ARRIVE guidelines statement: The authors have read the ARRIVE Guidelines, and the manuscript was prepared and revised according to the ARRIVE Guidelines.

Open-Access: This article is an open-access article that was selected by an in-house editor and fully peer-reviewed by external reviewers. It is distributed in accordance with the Creative Commons Attribution NonCommercial (CC BY-NC 4.0) license, which permits others to distribute, remix, adapt, build upon this work non-commercially, and license their derivative works on different terms, provided the original work is properly cited and the use is non-commercial. See: https://creativecommons.org/Licenses/by-nc/4.0/

Corresponding author: Yong-Xiang Li, Doctor, Department of General Surgery, The First Affiliated Hospital of Anhui Medical University, No. 218 Jixi Road, Shushan District, Hefei 230022, Anhui Province, China. liyongxiang@ahmu.edu.cn

Received: July 20, 2023
Peer-review started: July 20, 2023
First decision: October 9, 2023
Revised: October 23, 2023
Accepted: November 14, 2023
Article in press: November 14, 2023
Published online: November 28, 2023
Processing time: 130 Days and 2.8 Hours

ARTICLE HIGHLIGHTS

Research background

Gastric cancer (GC) is the fifth most prevalent cancer and the third leading cause of cancer-related mortality worldwide. Endoscopy is the mainstay of early-stage GC treatment whereas advanced GC must be managed through surgery and other interventions including chemotherapy and targeted therapy. Despite significant progress in GC control, however, its overall survival remains unsatisfactory.

Research motivation

Potential therapeutic targets against GC are urgently required.

Research objectives

The present study aimed to elucidate the functional significance of Tousled-like kinase 1 (TLK1) in GC cells and potentially identify a novel therapeutic target against this disease.

Research methods

We measured TLK1 protein expression levels and localized TLK1 in GC cells and tissues by western blot and immunofluorescence, respectively. We transfected various GC cells with lentiviruses to create TLK1 overexpression and knockdown lines and established the functional roles of TLK1 through in vitro colony formation, 5-ethynyl-2`-deoxyuridine, and Transwell assays as well as flow cytometry. We applied bioinformatics to elucidate the signaling pathways associated with TLK1. We performed in vivo validation of TLK1 functions by inducing subcutaneous xenograft tumors in nude mice.

Research results

TLK1 was significantly upregulated in GC cells and tissues compared to their normal counterparts and was localized mainly to the nucleus. TLK1 knockdown significantly decreased colony formation, proliferation, invasion, and migration but increased apoptosis in GC cells. TLK1 overexpression had the opposite effects.
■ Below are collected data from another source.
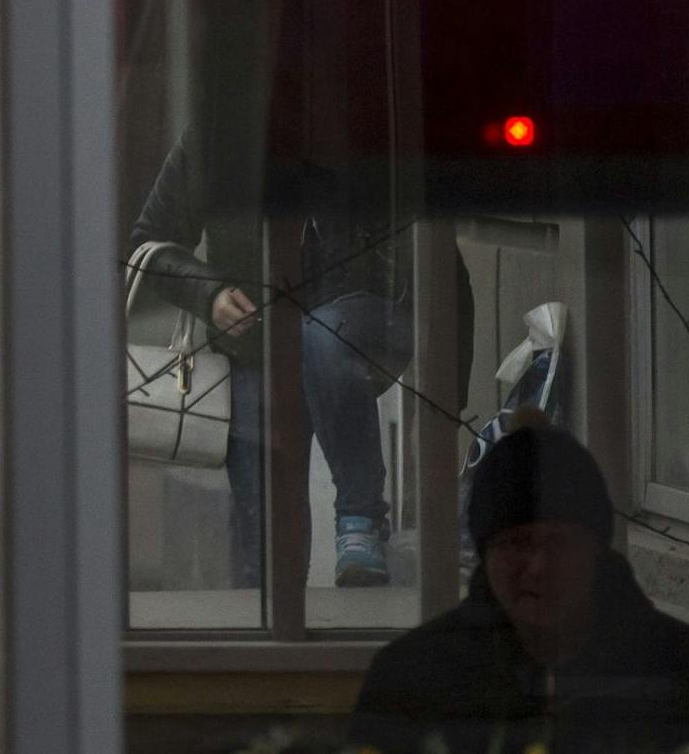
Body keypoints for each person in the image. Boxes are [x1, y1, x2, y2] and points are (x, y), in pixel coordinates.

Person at [128, 128, 463, 588]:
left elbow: (444, 258)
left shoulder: (368, 123)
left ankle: (360, 520)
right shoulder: (212, 136)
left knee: (320, 340)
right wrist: (212, 295)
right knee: (261, 547)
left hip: (358, 322)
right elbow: (149, 242)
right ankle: (267, 631)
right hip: (257, 345)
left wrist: (451, 399)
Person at [350, 420, 689, 754]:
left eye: (559, 542)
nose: (539, 567)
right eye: (517, 543)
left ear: (596, 548)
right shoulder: (411, 677)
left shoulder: (686, 668)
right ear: (484, 553)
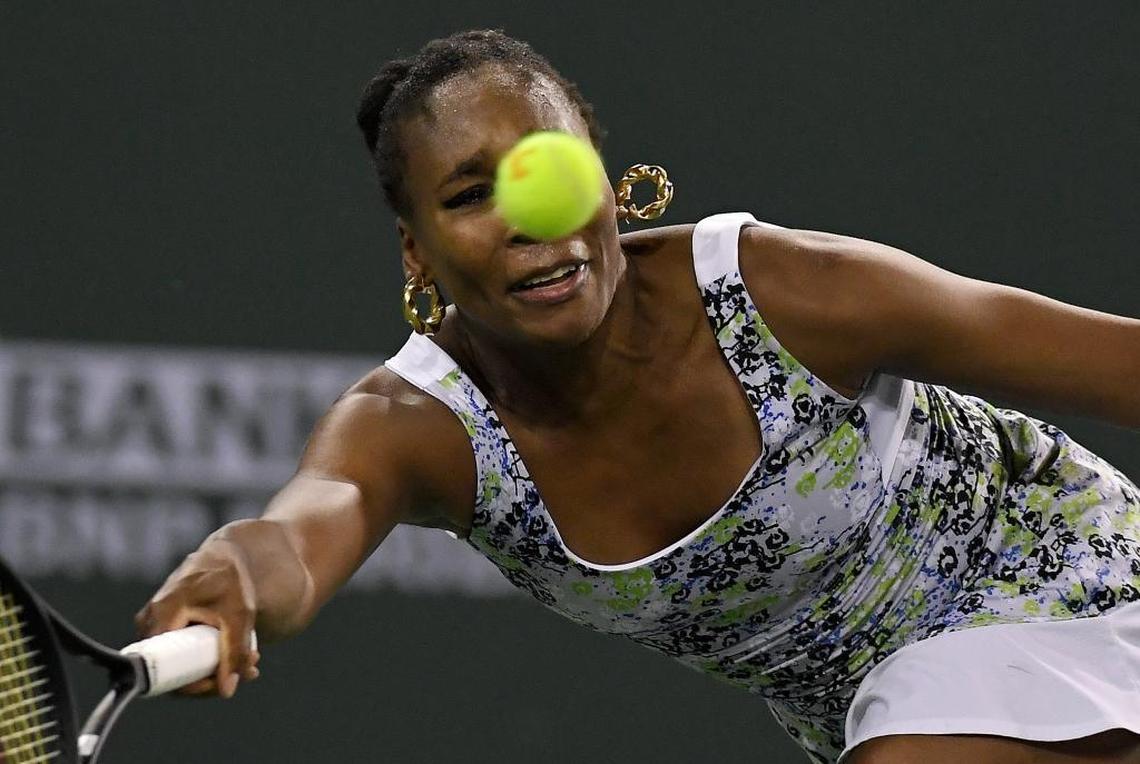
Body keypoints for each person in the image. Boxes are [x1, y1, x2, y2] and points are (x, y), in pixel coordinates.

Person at [135, 29, 1140, 763]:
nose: (528, 219)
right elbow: (307, 530)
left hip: (1076, 599)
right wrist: (237, 564)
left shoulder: (786, 292)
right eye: (466, 195)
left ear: (610, 185)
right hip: (881, 717)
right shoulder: (416, 427)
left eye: (545, 168)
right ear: (418, 251)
Bioinformatics revealed, and subsequent experiments verified, that the tumor growth factor-beta (TGF-β) signaling pathway was implicated in TLK1-mediated GC progression. The in vivo assays confirmed that TLK1 promotes tumorigenesis in GC.

Research conclusions

We demonstrated that TLK1 is highly expressed in GC, localized mainly to the nucleus, significantly promotes GC cell proliferation, invasion, and migration, and inhibits apoptosis. TLK1 may facilitate GC progression by modulating TGF-β expression. We believe that TLK1 could be a crucial therapeutic target for GC.

Research perspectives

Future investigations evaluate the feasibility and practicality of targeting TLK1 in GC treatment.